Isaac Tsang—senior engineer of building sustainability for Arup—notes the influence that Chengdu weather had on choosing systems. Gray skies and abundant rainfall meant that solar technologies were passed over, but rainwater collection from the roofs and the plaza was pursued. The water is used primarily to irrigate ginkgos, Osmanthus, bamboo, and other vegetation in the central plaza and to wash the underground parking area (the complex includes 895 parking spaces).

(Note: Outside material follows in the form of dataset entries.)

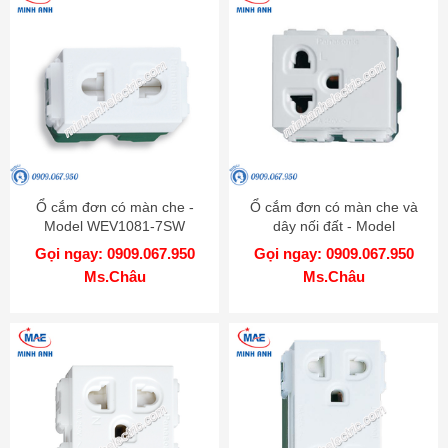
Ổ cắm đơn có màn che -
Ổ cắm đơn có màn che và
Model WEV1081-7SW
dây nối đất - Model
WEV1181SW
Gọi ngay: 0909.067.950
Gọi ngay: 0909.067.950
Ms.Châu
Ms.Châu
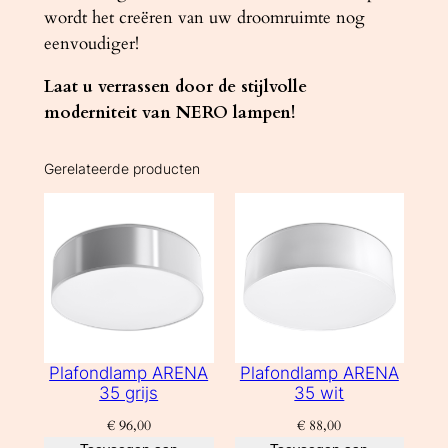
wordt het creëren van uw droomruimte nog
eenvoudiger!
Laat u verrassen door de stijlvolle
moderniteit van NERO lampen!
Gerelateerde producten
Plafondlamp ARENA
Plafondlamp ARENA
35 grijs
35 wit
€
96,00
€
88,00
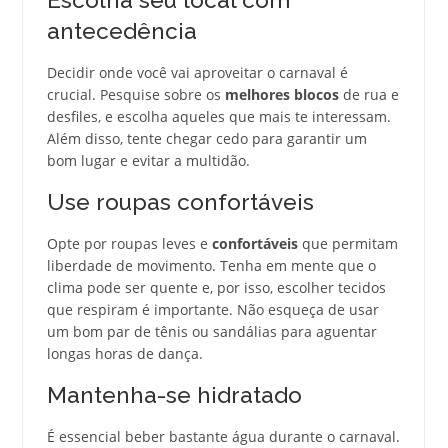
Escolha seu local com
antecedência
Decidir onde você vai aproveitar o carnaval é
crucial. Pesquise sobre os
melhores blocos
de rua e
desfiles, e escolha aqueles que mais te interessam.
Além disso, tente chegar cedo para garantir um
bom lugar e evitar a multidão.
Use roupas confortáveis
Opte por roupas leves e
confortáveis
que permitam
liberdade de movimento. Tenha em mente que o
clima pode ser quente e, por isso, escolher tecidos
que respiram é importante. Não esqueça de usar
um bom par de tênis ou sandálias para aguentar
longas horas de dança.
Mantenha-se hidratado
É essencial beber bastante água durante o carnaval.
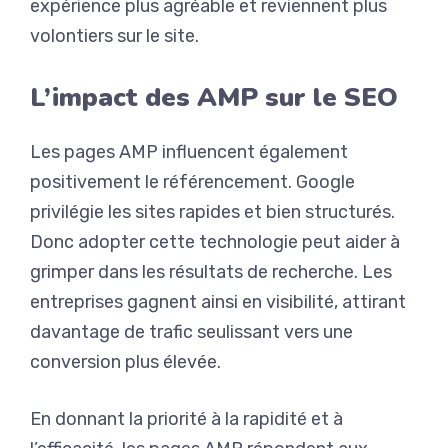
expérience plus agréable et reviennent plus
volontiers sur le site.
L’impact des AMP sur le SEO
Les pages AMP influencent également
positivement le référencement. Google
privilégie les sites rapides et bien structurés.
Donc adopter cette technologie peut aider à
grimper dans les résultats de recherche. Les
entreprises gagnent ainsi en visibilité, attirant
davantage de trafic seulissant vers une
conversion plus élevée.
En donnant la priorité à la rapidité et à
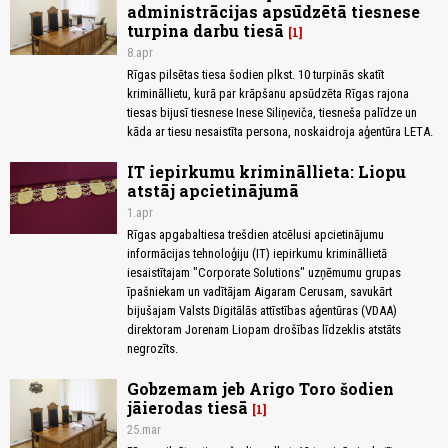
administrācijas apsūdzētā tiesnese
turpina darbu tiesā
1
8.apr
Rīgas pilsētas tiesa šodien plkst. 10 turpinās skatīt
krimināllietu, kurā par krāpšanu apsūdzēta Rīgas rajona
tiesas bijusī tiesnese Inese Siliņeviča, tiesneša palīdze un
kāda ar tiesu nesaistīta persona, noskaidroja aģentūra LETA.
IT iepirkumu krimināllieta: Liopu
atstāj apcietinājumā
1.apr
Rīgas apgabaltiesa trešdien atcēlusi apcietinājumu
informācijas tehnoloģiju (IT) iepirkumu krimināllietā
iesaistītajam "Corporate Solutions" uzņēmumu grupas
īpašniekam un vadītājam Aigaram Cerusam, savukārt
bijušajam Valsts Digitālās attīstības aģentūras (VDAA)
direktoram Jorenam Liopam drošības līdzeklis atstāts
negrozīts.
Gobzemam jeb Arigo Toro šodien
jāierodas tiesā
1
25.mar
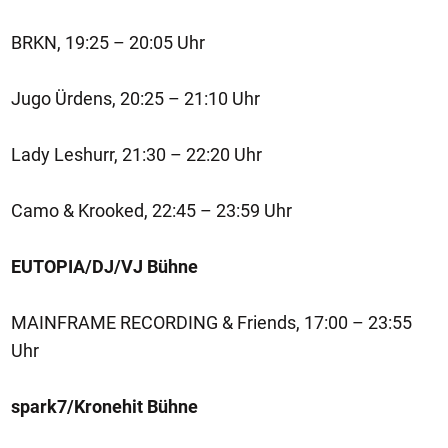
BRKN, 19:25 – 20:05 Uhr
Jugo Ürdens, 20:25 – 21:10 Uhr
Lady Leshurr, 21:30 – 22:20 Uhr
Camo & Krooked, 22:45 – 23:59 Uhr
EUTOPIA/DJ/VJ Bühne
MAINFRAME RECORDING & Friends, 17:00 – 23:55
Uhr
spark7/Kronehit Bühne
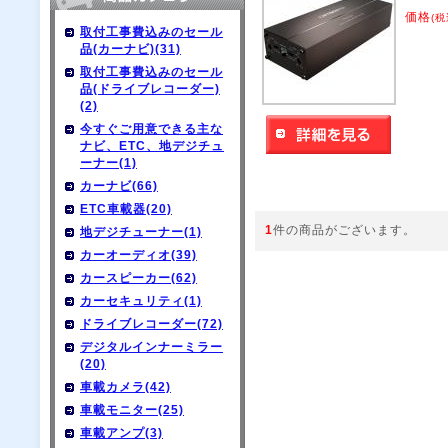
価格
(税
取付工事費込みのセール
品(カーナビ)(31)
取付工事費込みのセール
品(ドライブレコーダー)
(2)
今すぐご用意できる主な
ナビ、ETC、地デジチュ
ーナー(1)
カーナビ(66)
ETC車載器(20)
1
件の商品がございます。
地デジチューナー(1)
カーオーディオ(39)
カースピーカー(62)
カーセキュリティ(1)
ドライブレコーダー(72)
デジタルインナーミラー
(20)
車載カメラ(42)
車載モニター(25)
車載アンプ(3)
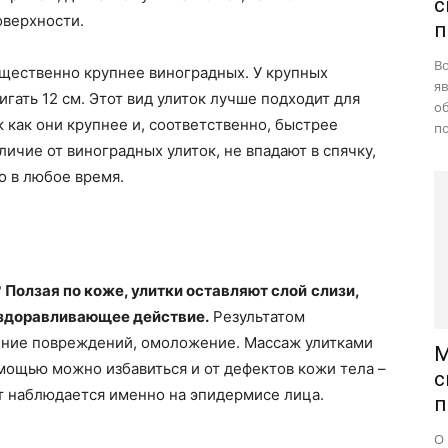
с
оверхности.
п
В
ущественно крупнее виноградных. У крупных
яв
гать 12 см. Этот вид улиток лучше подходит для
о
 как они крупнее и, соответственно, быстрее
по
личие от виноградных улиток, не впадают в спячку,
о в любое время.
?
Ползая по коже, улитки оставляют слой
слизи,
здоравливающее действие.
Результатом
ение повреждений, омоложение. Массаж улитками
М
омощью можно избавиться и от дефектов кожи тела –
с
т наблюдается именно на эпидермисе лица.
п
О 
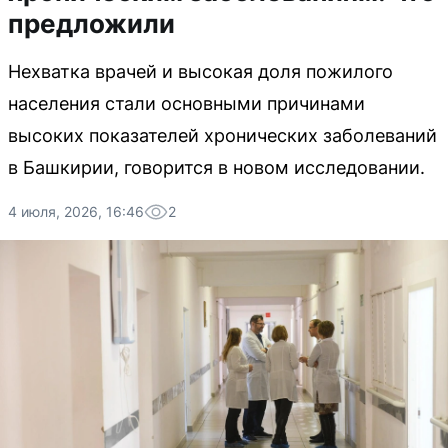
предложили
Нехватка врачей и высокая доля пожилого
населения стали основными причинами
высоких показателей хронических заболеваний
в Башкирии, говорится в новом исследовании.
4 июля, 2026, 16:46
2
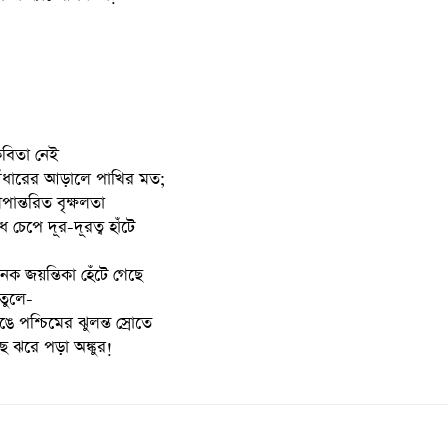
বিতা নেই
,আঁধারের আড়ালে পাখির মত;
বীপান্তরিত বৃক্ষলতা
 চেপে দূর-দূরত্ব হাঁটে
 জয়ন্তিকা হেঁটে গেছে
তুলে-
ে পশ্চিমের ঝুলন্ত স্রোতে
ঝরে পড়া অঙ্কুর!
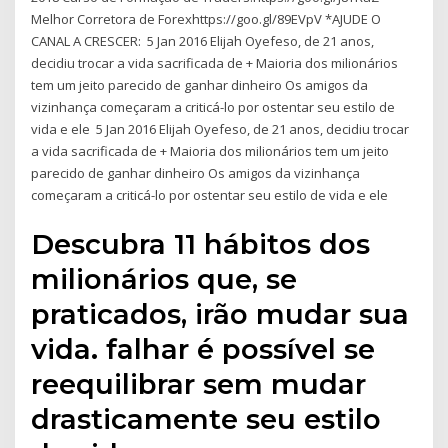
Melhor Corretora de Forexhttps://goo.gl/89EVpV *AJUDE O
CANAL A CRESCER: 5 Jan 2016 Elijah Oyefeso, de 21 anos,
decidiu trocar a vida sacrificada de + Maioria dos milionários
tem um jeito parecido de ganhar dinheiro Os amigos da
vizinhança começaram a criticá-lo por ostentar seu estilo de
vida e ele 5 Jan 2016 Elijah Oyefeso, de 21 anos, decidiu trocar
a vida sacrificada de + Maioria dos milionários tem um jeito
parecido de ganhar dinheiro Os amigos da vizinhança
começaram a criticá-lo por ostentar seu estilo de vida e ele
Descubra 11 hábitos dos
milionários que, se
praticados, irão mudar sua
vida. falhar é possível se
reequilibrar sem mudar
drasticamente seu estilo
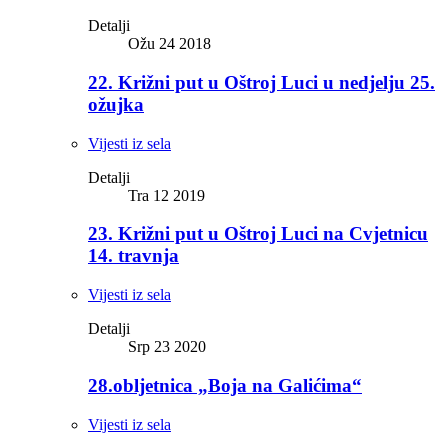
Detalji
Ožu 24 2018
22. Križni put u Oštroj Luci u nedjelju 25.
ožujka
Vijesti iz sela
Detalji
Tra 12 2019
23. Križni put u Oštroj Luci na Cvjetnicu
14. travnja
Vijesti iz sela
Detalji
Srp 23 2020
28.obljetnica „Boja na Galićima“
Vijesti iz sela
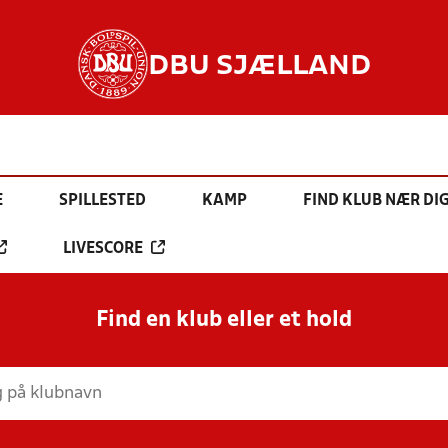
DBU SJÆLLAND
E
SPILLESTED
KAMP
FIND KLUB NÆR DI
LIVESCORE
Find en klub eller et hold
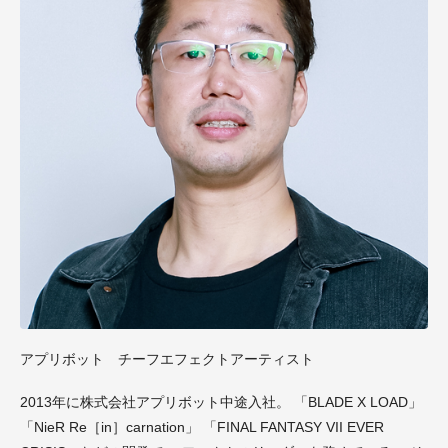
アプリボット チーフエフェクトアーティスト
2013年に株式会社アプリボット中途入社。 「BLADE X LOAD」
「NieR Re［in］carnation」 「FINAL FANTASY VII EVER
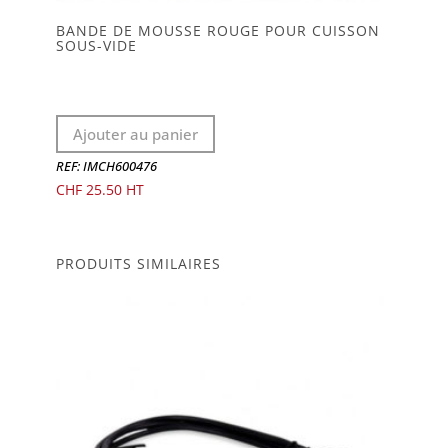
BANDE DE MOUSSE ROUGE POUR CUISSON
SOUS-VIDE
Ajouter au panier
REF: IMCH600476
CHF
25.50
PRODUITS SIMILAIRES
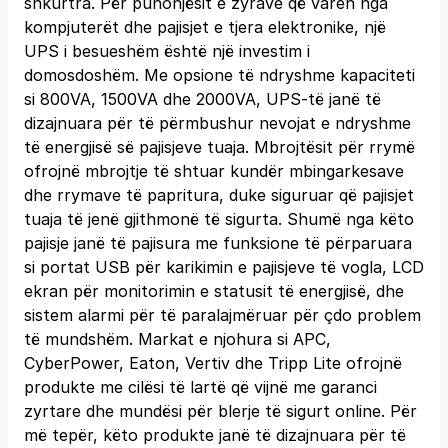
shkurtra. Për punonjësit e zyrave që varen nga
kompjuterët dhe pajisjet e tjera elektronike, një
UPS i besueshëm është një investim i
domosdoshëm. Me opsione të ndryshme kapaciteti
si 800VA, 1500VA dhe 2000VA, UPS-të janë të
dizajnuara për të përmbushur nevojat e ndryshme
të energjisë së pajisjeve tuaja. Mbrojtësit për rrymë
ofrojnë mbrojtje të shtuar kundër mbingarkesave
dhe rrymave të papritura, duke siguruar që pajisjet
tuaja të jenë gjithmonë të sigurta. Shumë nga këto
pajisje janë të pajisura me funksione të përparuara
si portat USB për karikimin e pajisjeve të vogla, LCD
ekran për monitorimin e statusit të energjisë, dhe
sistem alarmi për të paralajmëruar për çdo problem
të mundshëm. Markat e njohura si APC,
CyberPower, Eaton, Vertiv dhe Tripp Lite ofrojnë
produkte me cilësi të lartë që vijnë me garanci
zyrtare dhe mundësi për blerje të sigurt online. Për
më tepër, këto produkte janë të dizajnuara për të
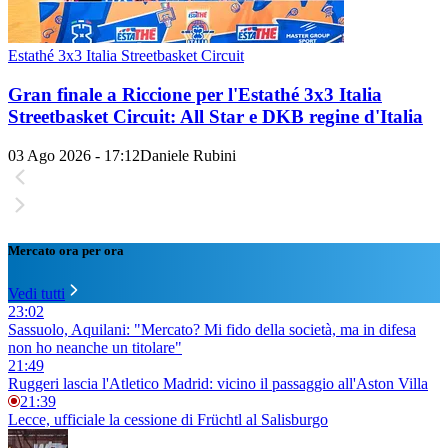
Estathé 3x3 Italia Streetbasket Circuit
Gran finale a Riccione per l'Estathé 3x3 Italia
Streetbasket Circuit: All Star e DKB regine d'Italia
03 Ago 2026 - 17:12
Daniele Rubini
Mercato ora per ora
Vedi tutti
23:02
Sassuolo, Aquilani: "Mercato? Mi fido della società, ma in difesa
non ho neanche un titolare"
21:49
Ruggeri lascia l'Atletico Madrid: vicino il passaggio all'Aston Villa
21:39
Lecce, ufficiale la cessione di Früchtl al Salisburgo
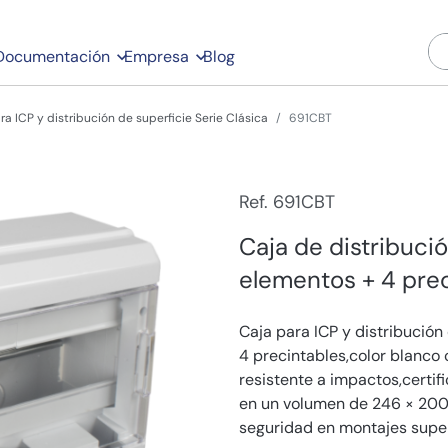
Documentación
Empresa
Blog
ra ICP y distribución de superficie Serie Clásica
691CBT
Ref. 691CBT
Caja de distribuci
elementos + 4 prec
Caja para ICP y distribución
4 precintables,color blanco
resistente a impactos,certifi
en un volumen de 246 × 200 
seguridad en montajes super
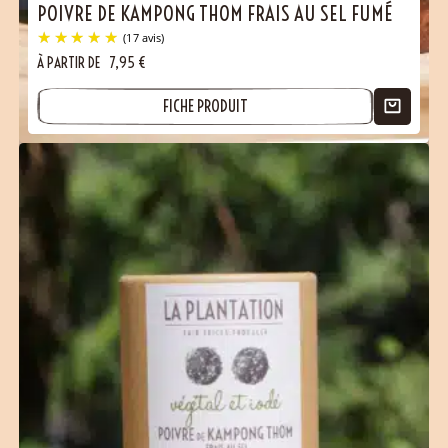
POIVRE DE KAMPONG THOM FRAIS AU SEL FUMÉ
À PARTIR DE
7,95
€
FICHE PRODUIT
(23 avis)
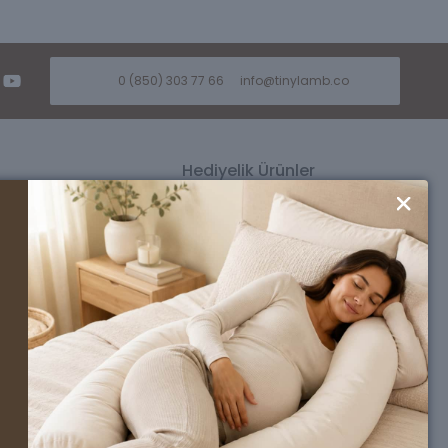
0 (850) 303 77 66
info@tinylamb.co
Hediyelik Ürünler
ü
Kız Bebek Hediyesi
üsü
Erkek Bebek Hediyesi
si
Premium Bebek Hediyesi
Seti
Ahşap Oyuncak Bebek Beşikleri
nlüğü
l
a
rımız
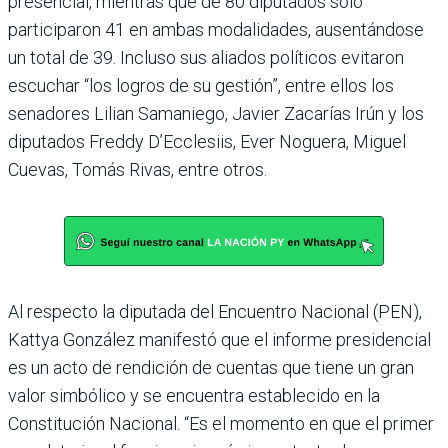
presencial, mientras que de 80 diputados solo
participaron 41 en ambas modalidades, ausentándose
un total de 39. Incluso sus aliados políticos evitaron
escuchar “los logros de su gestión”, entre ellos los
senadores Lilian Samaniego, Javier Zacarías Irún y los
diputados Freddy D’Ecclesiis, Ever Noguera, Miguel
Cuevas, Tomás Rivas, entre otros.
Al respecto la diputada del Encuentro Nacional (PEN),
Kattya González manifestó que el informe presidencial
es un acto de rendición de cuentas que tiene un gran
valor simbólico y se encuentra establecido en la
Constitución Nacional. “Es el momento en que el primer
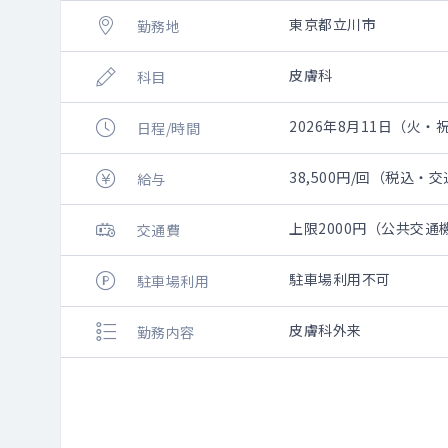
東京都立川市
勤務地
皮膚科
科目
2026年8月11日（火・祝）
日程/時間
38,500円/回（税込・
給与
上限2000円（公共交
交通費
駐車場利用不可
駐車場利用
皮膚科外来
勤務内容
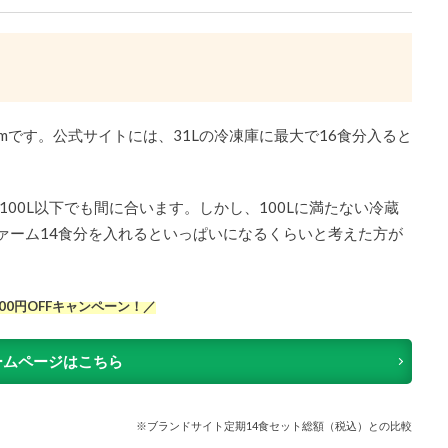
さ4cmです。公式サイトには、31Lの冷凍庫に最大で16食分入ると
00L以下でも間に合います。しかし、100Lに満たない冷蔵
ァーム14食分を入れるといっぱいになるくらいと考えた方が
500円OFFキャンペーン！／
ームページはこちら
※ブランドサイト定期14食セット総額（税込）との比較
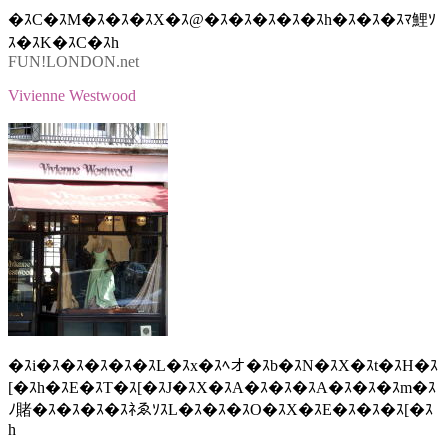
�ｽC�ｽM�ｽ�ｽ�ｽX�ｽ@�ｽ�ｽ�ｽ�ｽ�ｽh�ｽ�ｽ�ｽﾏ鯉ｿ
ｽ�ｽK�ｽC�ｽh
FUN!LONDON.net
Vivienne Westwood
�ｽi�ｽ�ｽ�ｽ�ｽ�ｽL�ｽx�ｽﾍオ�ｽb�ｽN�ｽX�ｽt�ｽH�ｽ
[�ｽh�ｽE�ｽT�ｽ[�ｽJ�ｽX�ｽA�ｽ�ｽ�ｽA�ｽ�ｽ�ｽm�ｽ
ﾉ賭�ｽ�ｽ�ｽ�ｽﾈゑｿｽL�ｽ�ｽ�ｽO�ｽX�ｽE�ｽ�ｽ�ｽ[�ｽ
h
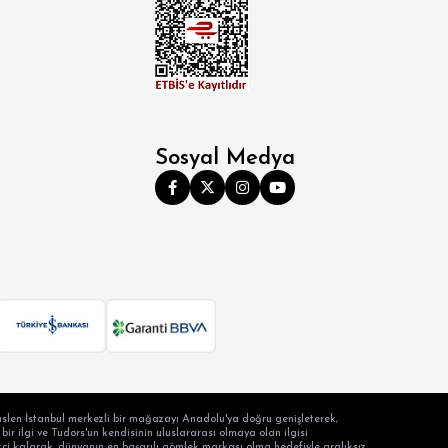
Sosyal Medya
slen İstanbul merkezli bir mağazayı Anadolu'ya doğru genişleterek,
ir ilgi ve Tudors'un kendisinin uluslararası olmaya olan ilgisi
ilikçi kalarak, dünyanın en başarılı gömlek markası olma hedefiyle aralıksız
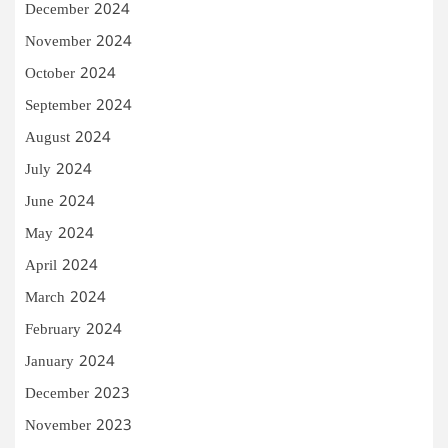
December 2024
November 2024
October 2024
September 2024
August 2024
July 2024
June 2024
May 2024
April 2024
March 2024
February 2024
January 2024
December 2023
November 2023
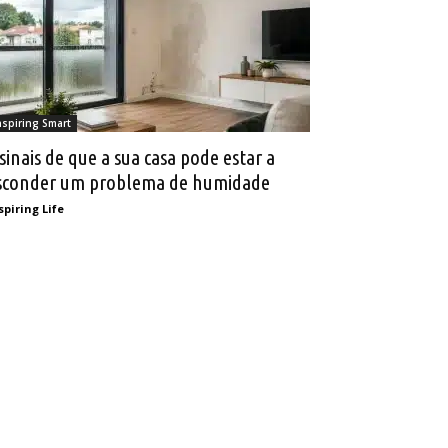
nspiring Smart
 sinais de que a sua casa pode estar a
sconder um problema de humidade
spiring Life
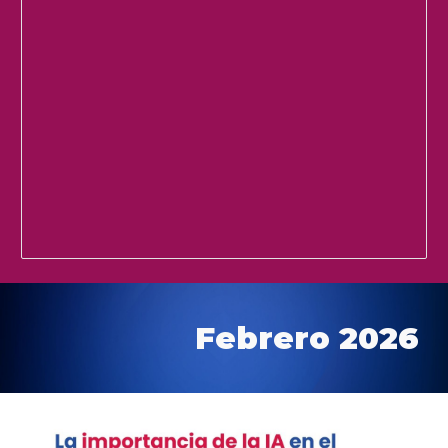
Febrero 2026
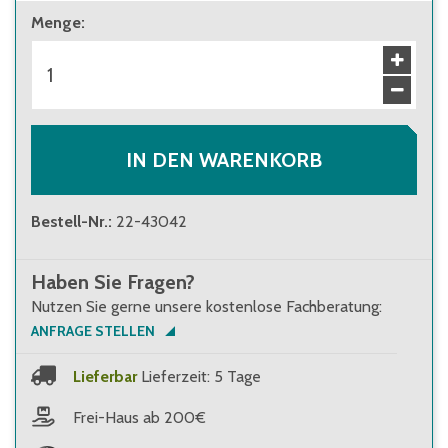
Menge
:
IN DEN WARENKORB
Bestell-Nr.
:
22-43042
Haben Sie Fragen?
Nutzen Sie gerne unsere kostenlose Fachberatung:
ANFRAGE STELLEN
Lieferbar
Lieferzeit: 5 Tage
Frei-Haus ab 200€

"The public space is the success of this project," Bannura says. "If you look at all our projects in China, the public component is very important. And I would say without hesitation that it works tremendously well." This space is made possible only by inverting the ubiquitous Chinese skirt building, with its low-rise commercial base beneath a central office or residential tower. The SHA design loses several floors of street-side advertising to gain an active public area, and Bannura credits CapitaLand for being open to this atypical model.
On a recent visit to the site, the central plaza was well occupied by a variety of users: seniors strolling with their grandchildren, monks eating at an outdoor restaurant table, and people observing the Light Pavilion. Seven smaller green spaces along South Renmin Road elicited different activities, including skateboarding. These spaces lacked the line dancers, circuit walkers, and card players that one typically finds in Chinese parks. This may be a product of the newness of the place. Or it may be a matter of design. Sliced Porosity Block's complex formal arrangement of buildings, multilevel plaza, and installations of artistically conceived fountains, landscaping, and pavilions may be more conducive to visual appreciation than to activities. Its sustainable design—including its central Chengdu site, easy transportation access, and multiple uses and attractions—make it a place to visit. Its poetic design makes it a place for contemplation.